== Data records
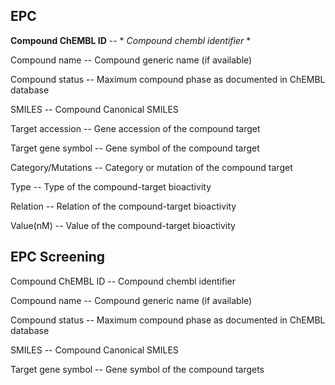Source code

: ## EPC ##

**Compound ChEMBL ID** -- * *Compound chembl identifier* *

Compound name -- Compound generic name (if available)

Compound status -- Maximum compound phase as documented in ChEMBL database

SMILES -- Compound Canonical SMILES

Target accession -- Gene accession of the compound target

Target gene symbol -- Gene symbol of the compound target

Category/Mutations -- Category or mutation of the compound target

Type -- Type of the compound-target bioactivity

Relation -- Relation of the compound-target bioactivity

Value(nM) -- Value of the compound-target bioactivity



## EPC Screening ##

Compound ChEMBL ID -- Compound chembl identifier

Compound name -- Compound generic name (if available)

Compound status -- Maximum compound phase as documented in ChEMBL database

SMILES -- Compound Canonical SMILES

Target gene symbol -- Gene symbol of the compound targets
====
## Task statement
The answer should hold every line of the listing, copied exactly, with no pictures.

## The completed task
Source code

: ## EPC ##

**Compound ChEMBL ID** -- * *Compound chembl identifier* *

Compound name -- Compound generic name (if available)

Compound status -- Maximum compound phase as documented in ChEMBL database

SMILES -- Compound Canonical SMILES

Target accession -- Gene accession of the compound target

Target gene symbol -- Gene symbol of the compound target

Category/Mutations -- Category or mutation of the compound target

Type -- Type of the compound-target bioactivity

Relation -- Relation of the compound-target bioactivity

Value(nM) -- Value of the compound-target bioactivity



## EPC Screening ##

Compound ChEMBL ID -- Compound chembl identifier

Compound name -- Compound generic name (if available)

Compound status -- Maximum compound phase as documented in ChEMBL database

SMILES -- Compound Canonical SMILES

Target gene symbol -- Gene symbol of the compound targets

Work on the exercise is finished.